Hydrocephalus is perhaps the best paradigm of a reversible brain disease in the elderly. An understanding of why it is reversible could lead to a better understanding of neurological recovery benefiting people with other neurological disorders such as stroke, Parkinson's disease, and Alzheimer's disease, in which reversibility is thus far much more limited. The apparent effectiveness of shunting patients with Alzheimer's disease to stabilize the progression of dementia is tantalizing. Rescuing vulnerable neurons and promoting recovery of function has become a common theme in neurobiology, but potentially beneficial approaches, such as stem cell replacement and gene therapy have not been considered in hydrocephalus.

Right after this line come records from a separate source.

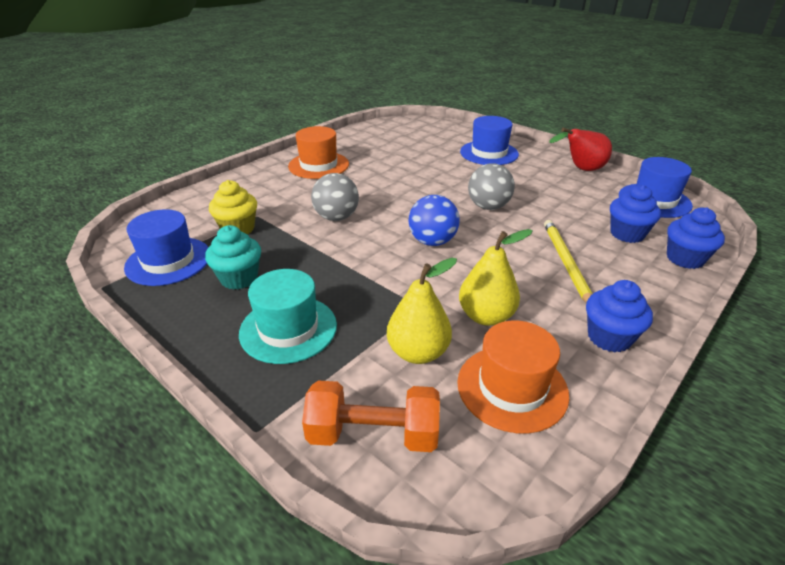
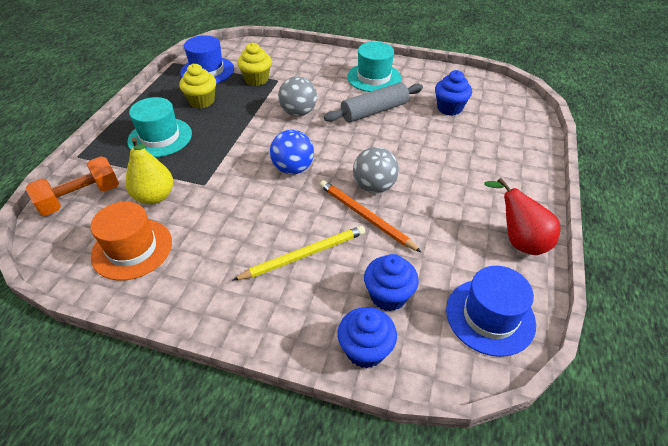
camera: 65 degrees right, 10 degrees up
(239, 278) = (202, 101): turquoise cupcake -> yellow cupcake
(318, 165) = (374, 77): orange hat -> turquoise hat
(373, 434) = (81, 198): orange dumbbell -> orange dumbbell turned 75 degrees clockwise
(375, 179) = (374, 111): none -> grey rolling pin
(486, 316) = (206, 220): yellow pear -> none
(489, 153) = (492, 163): blue hat -> none
(527, 220) = (365, 217): none -> orange pencil
(609, 337) = (205, 297): blue cupcake -> blue cupcake (449, 108)

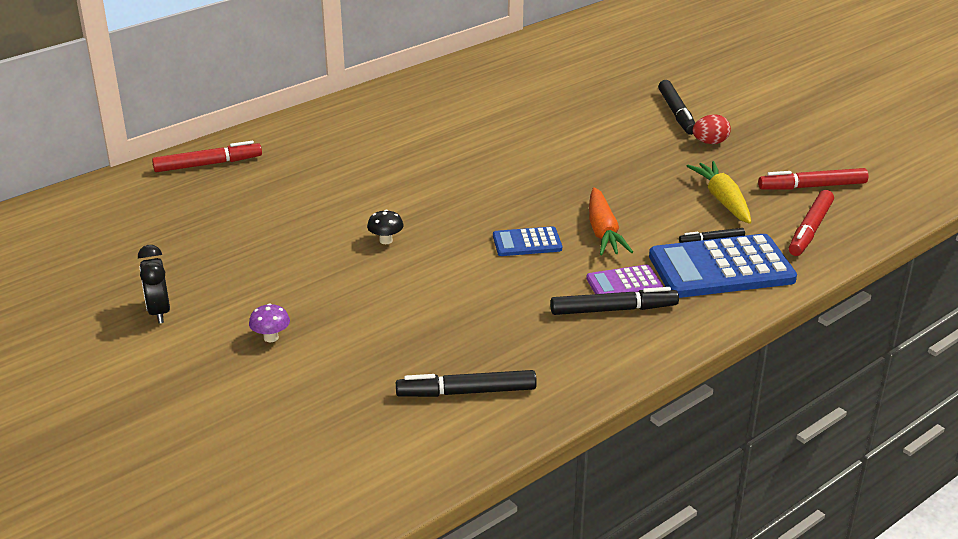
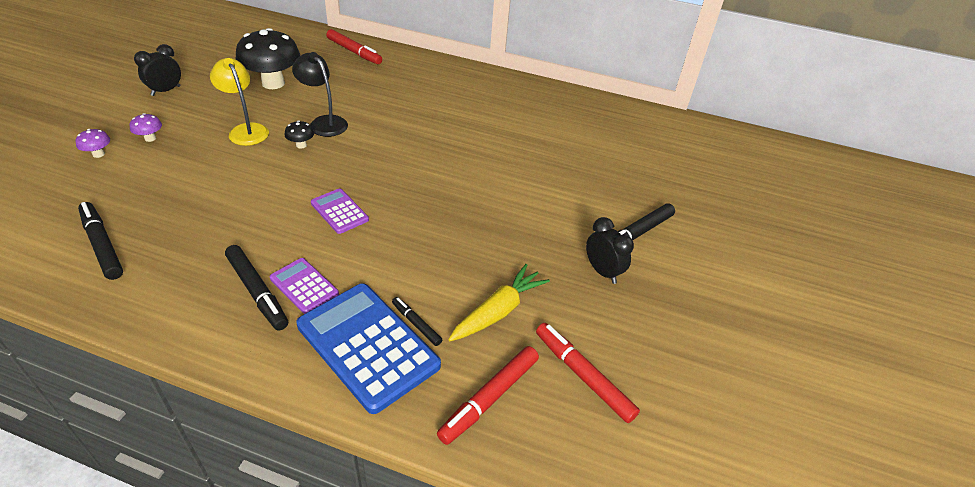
camera: 55 degrees right, 10 degrees up
(226, 233) = (273, 83): none -> black mushroom
(271, 379) = (98, 154): none -> purple mushroom
(319, 269) = (246, 130): none -> yellow lamp
(352, 217) = (324, 122): none -> black lamp
(527, 243) = (339, 211): blue calculator -> purple calculator
(603, 232) = (385, 248): orange carrot -> none
(710, 142) = (602, 271): red egg -> black clock
(810, 230) = (489, 398): red marker -> red marker turned 45 degrees counterclockwise

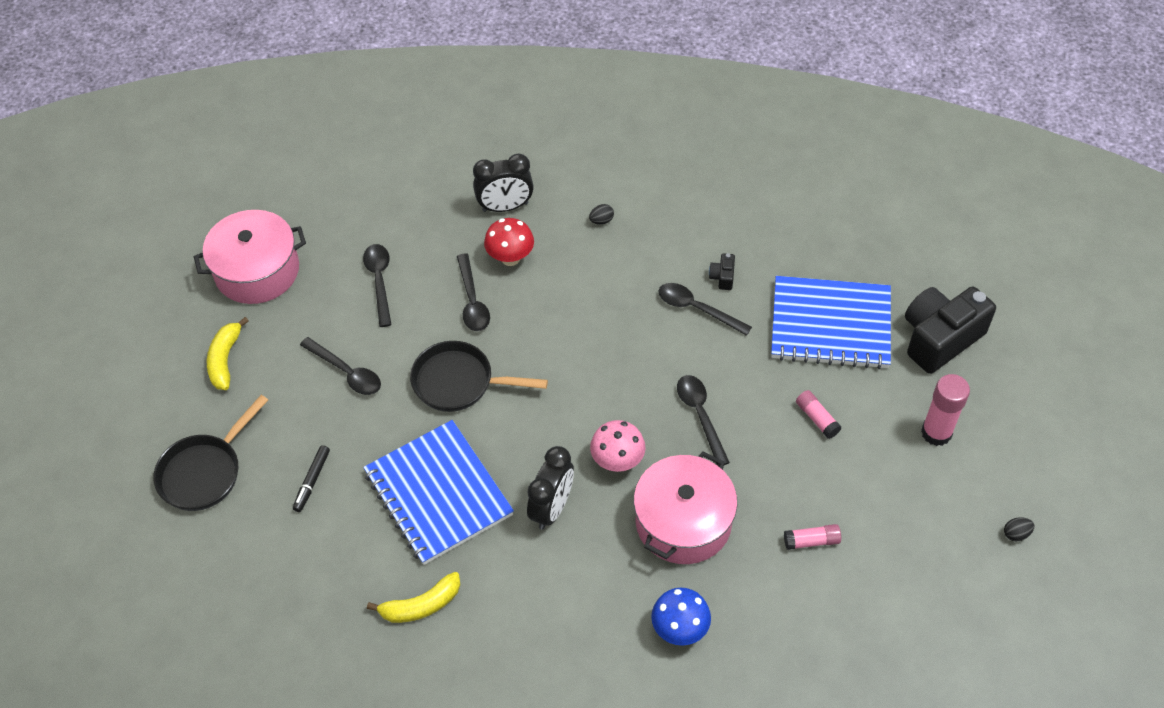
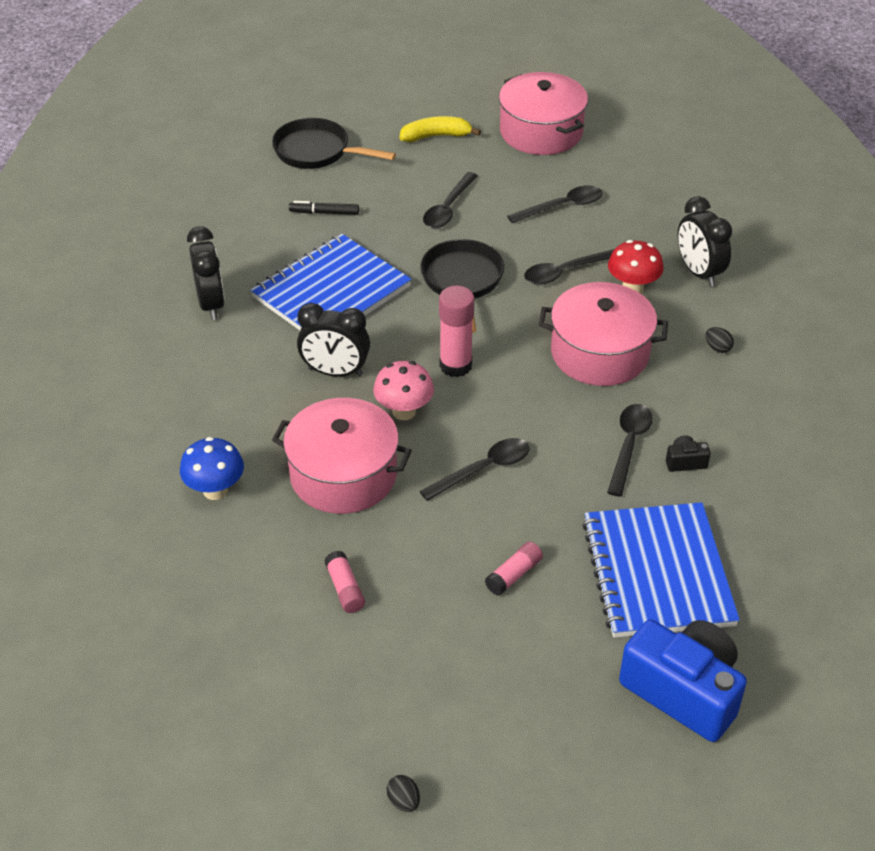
camera: 75 degrees right, 10 degrees down
(421, 605) = (211, 304): yellow banana -> black clock
(584, 301) = (600, 353): none -> pink pot
(936, 433) = (532, 699): pink glue stick -> pink glue stick (455, 365)
(939, 338) = (683, 691): black camera -> blue camera

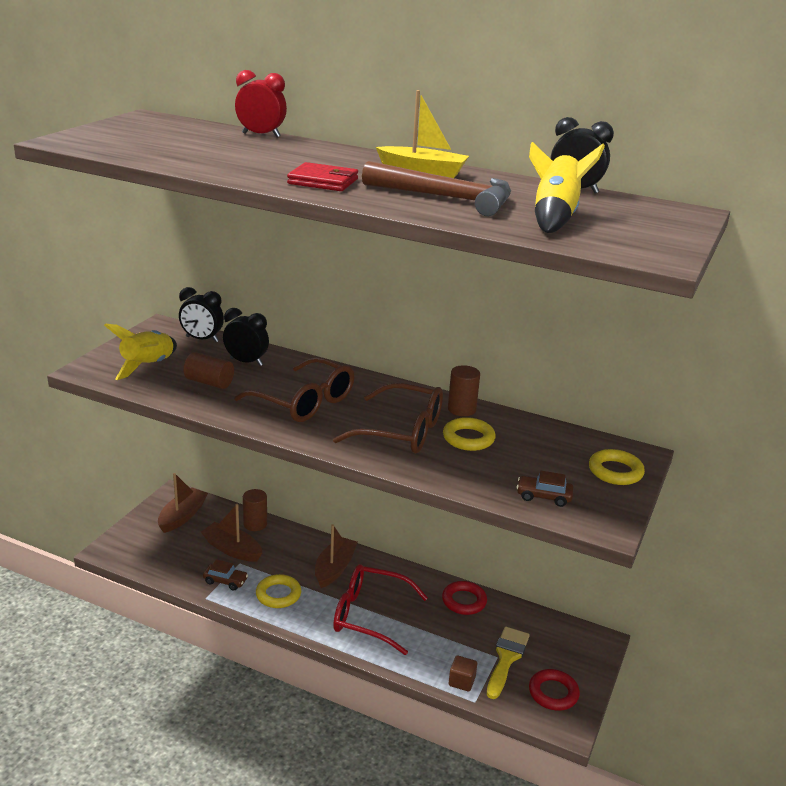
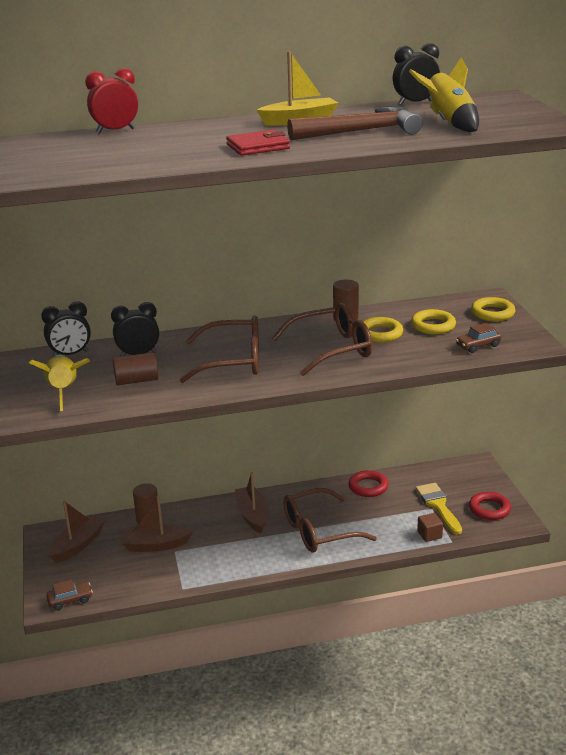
camera: 35 degrees left, 0 degrees up
(182, 516) = (78, 545): brown boat -> brown boat turned 45 degrees clockwise
(225, 581) = (182, 569): brown car -> brown car (70, 600)
(278, 594) = (235, 555): yellow ring -> yellow ring (433, 326)
(369, 615) = (318, 531): red glasses -> brown glasses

Understanding the reversibility of hydrocephalus could give us deeper insight into strategies for reversing the manifestations of other more intractable neurological disorders.


Prevention

Attempts to prevent brain damage in hydrocephalus, other than refinements in shunt design and timing, have been rare, yet neuroprotection has been the focus of many experimental and clinical studies in stroke and traumatic brain injury. The entire field of neurobiology is replete with examples of neuroprotection, including applications of trophic inhibitors, biochemical interactions, pre-conditioning, and hypothermia, but only the ventricular infusion of nimodipine, a calcium channel blocker, has been tested for preventive therapy. Although many reports have described the gliosis that develops and persists in the hydrocephalic brain, no attempts have been made to reduce reactive astrocytosis or microgliosis, even though glial inhibitors such as minocycline are known to be effective in cerebral ischemia and Parkinson’s disease. By building on successes in other brain injury models, prevention should play a prominent role in the development of supplemental treatments for hydrocephalus.


Basic Science

Neurosurgeons and engineers alike have made impressive gains in the development of better drainage systems for hydrocephalic patients. Nevertheless, their expertise is severely limited by the lack of data on brain damage created by hydrocephalus. There are major gaps in our understanding of the way hydrocephalus damages the brain. The basic physiology of CSF circulation and the pathophysiology of hydrocephalus as well as abnormalities in pulsatile dynamics are poorly understood. The formation of scars and change in cellular structure within brain tissue and the influence in brain function is not well known.

There is much to be learned about the basic biology of CSF circulation, the relationship between CSF dynamics and cerebral blood flow, and the pathophysiology of hydrocephalus. This understanding may lead to more effective treatments for hydrocephalus as well as deeper insight into the pathophysiology of many brain disorders.